> [CONSEGNE]:
1. Riporta senza modifiche il passo del testo sulla disuguaglianza che comincia con "Lo scorso Gennaio, come" e prosegue fino a "allo scorso anno.".
2. Traduci in inglese questa frase del testo sulla disuguaglianza: "Una distribuzione di ricchezza e potere che sia il più equa possibile non è solo un imperativo morale."

> [SEZIONE DEL DOCUMENTO]:
──────

LE STATISTICHE SULLA
DISUGUAGLIANZA CONFERMANO: A CHI TANTO E A CHI NIENTE!
QUASI METÀ DELLA
POPOLAZIONE GLOBALE È POVERA. QUASI METÀ DELLA RICCHEZZA È
POSSEDUTA DALL’1% DELLE PERSONE.
Lo scorso Gennaio, come di consueto in occasione del
“Forum economico mondiale di Davos”, è stato presentato il rapporto di Oxfam
su disuguaglianza e povertà. Le statistiche sulla
concentrazione del potere politico-economico
globale e italiano ci dicono che viviamo in un mondo ancora
più socialmente disuguale rispetto allo scorso anno.
In questo post,
per la rubrica “Dati Parziali”,
riportiamo sinteticamente alcuni dei dati sulla disuguaglianza emersi
dalle decine di pagine dell’analisi della ONG, insieme alle
soluzioni che propone. Una distribuzione di ricchezza e potere che
sia il più equa possibile non è solo un imperativo morale. È un
obbligo dell’umanità tutta per salvarsi dall’autodistruzione
sociale e per preservare ciò che resta del martoriato habitat.
OLIGARCHIA
GLOBALE E MISERIA COLONIALE
L’attuale <<sistema economico e sociale premia pochi privilegiati e lascia milioni di persone indietro>>. Lo dice Oxfam,
movimento e confederazione internazionale di 21 ONG contro
disuguaglianze e povertà, nel rapporto intitolato “Disuguaglianza:
Povertà ingiusta e ricchezza
immeritata”.
Le disuguaglianze non sono dovute
al caso o al fato, ma sono <<il risultato di scelte
politiche che hanno prodotto negli ultimi decenni profondi mutamenti
nella distribuzione di risorse, dotazioni, opportunità e potere tra
i cittadini. Cambiare rotta è un imperativo categorico, sebbene
l’attuale contesto politico renda il compito impervio>>.
Nel mondo sono
più di 3,5 miliardi le persone povere,
quelle che vivono con meno di 6,85 dollari al giorno (da notare che la soglia di povertà estrema è stabilita al di sotto dei 2,15 dollari). Sono
il 44% della popolazione mondiale, praticamente le stesse dal 1990. Ai ritmi attuali <<ci vorrebbe più di un secolo
per portare l’intera popolazione del pianeta sopra tale soglia>>.

──────

> [RIGHE FORNITE]:
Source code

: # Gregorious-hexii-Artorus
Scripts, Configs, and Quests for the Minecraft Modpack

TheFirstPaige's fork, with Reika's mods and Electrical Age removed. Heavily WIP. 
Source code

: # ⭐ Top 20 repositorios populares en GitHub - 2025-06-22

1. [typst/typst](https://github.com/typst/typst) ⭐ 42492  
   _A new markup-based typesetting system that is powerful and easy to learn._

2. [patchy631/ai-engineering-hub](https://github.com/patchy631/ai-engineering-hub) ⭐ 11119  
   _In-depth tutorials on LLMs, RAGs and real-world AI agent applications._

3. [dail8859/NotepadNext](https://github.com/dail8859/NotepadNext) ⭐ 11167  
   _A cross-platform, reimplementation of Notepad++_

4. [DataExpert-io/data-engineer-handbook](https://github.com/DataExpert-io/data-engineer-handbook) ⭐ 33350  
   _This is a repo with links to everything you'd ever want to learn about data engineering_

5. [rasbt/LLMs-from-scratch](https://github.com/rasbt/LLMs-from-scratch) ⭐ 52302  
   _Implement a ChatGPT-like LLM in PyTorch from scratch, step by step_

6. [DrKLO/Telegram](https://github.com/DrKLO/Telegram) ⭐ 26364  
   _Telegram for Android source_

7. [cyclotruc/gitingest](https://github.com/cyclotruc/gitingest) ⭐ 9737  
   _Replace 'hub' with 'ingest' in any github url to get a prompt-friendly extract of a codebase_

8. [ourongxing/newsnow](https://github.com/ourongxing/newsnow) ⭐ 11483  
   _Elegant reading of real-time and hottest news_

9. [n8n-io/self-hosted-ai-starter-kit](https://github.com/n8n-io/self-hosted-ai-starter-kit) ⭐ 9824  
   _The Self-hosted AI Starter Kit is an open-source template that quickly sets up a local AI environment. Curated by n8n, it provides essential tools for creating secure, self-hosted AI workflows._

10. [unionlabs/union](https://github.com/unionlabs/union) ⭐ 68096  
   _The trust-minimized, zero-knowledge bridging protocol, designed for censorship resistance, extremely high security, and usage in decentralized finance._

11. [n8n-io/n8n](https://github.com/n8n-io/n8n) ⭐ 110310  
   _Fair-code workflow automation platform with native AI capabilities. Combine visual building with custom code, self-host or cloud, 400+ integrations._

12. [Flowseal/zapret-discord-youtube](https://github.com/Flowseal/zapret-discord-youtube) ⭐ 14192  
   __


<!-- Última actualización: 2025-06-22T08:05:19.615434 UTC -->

──────

> [RISPOSTE ALLE CONSEGNE]:
1.
Lo scorso Gennaio, come di consueto in occasione del
“Forum economico mondiale di Davos”, è stato presentato il rapporto di Oxfam
su disuguaglianza e povertà. Le statistiche sulla
concentrazione del potere politico-economico
globale e italiano ci dicono che viviamo in un mondo ancora
più socialmente disuguale rispetto allo scorso anno.

2. A distribution of wealth and power that is as fair as possible is not only a moral imperative.